"Engaged?" interrupted the other, in dismay.
"Yes. Bernard and I had loved each other long. But she--his mother, you know--made me vow that I would not marry him--to bring disgrace upon him."
"Disgrace?"
"Yes," Doris said. "The only thing my father had left him, Mrs. Cameron told me, was his honourable name, which would be sullied if I married him, and also, she said, the only hope for his being able to retrieve his position was for him to marry some one who had money. I therefore declared that I would never, never marry him, and I ran away at once that I might not see him again."
"Ran away? Alone?"
"Yes," and then Doris told about her travelling to London and upon arriving at Earl's Court Square in the night finding her friend Miss Earnshaw dead, so that there was another person in possession of the house, who was unkind and inhospitable.

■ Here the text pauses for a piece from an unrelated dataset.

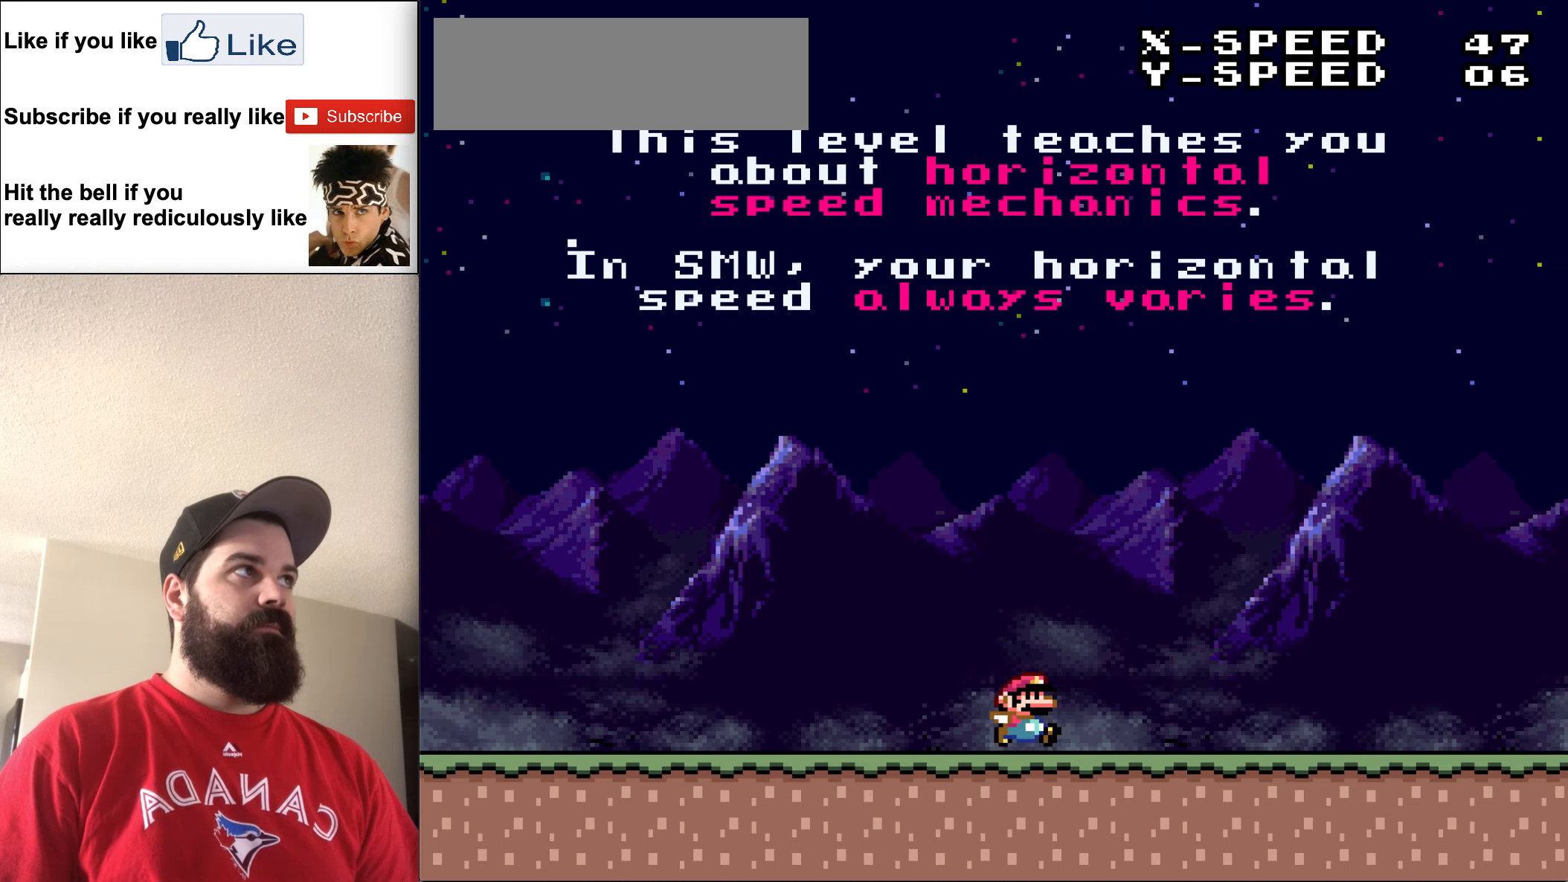
{"buttons": ["Y", "DPAD_RIGHT"], "events": []}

"My child, what did you do?" The words escaped involuntarily from Norman's lips.
Doris told him of the compassionate cabman, who most fortunately being a good and honest man, took her to his mother, who proved to be a good Samaritan to her in her poverty and need. Then she spoke rather shyly of her abortive attempts to paint pictures which would sell, and the work she found at last of lamp-shade making, which supported her for a time, until, upon its failing her, she joined Alice Sinclair's more remunerative business.
"You spoilt our partnership," she said in conclusion, "but I am getting on all right now, and have saved nearly one hundred pounds for Bernard. In time I hope to let him have much more."
"You consider yourself so greatly in his debt?" queried the artist, in amazement.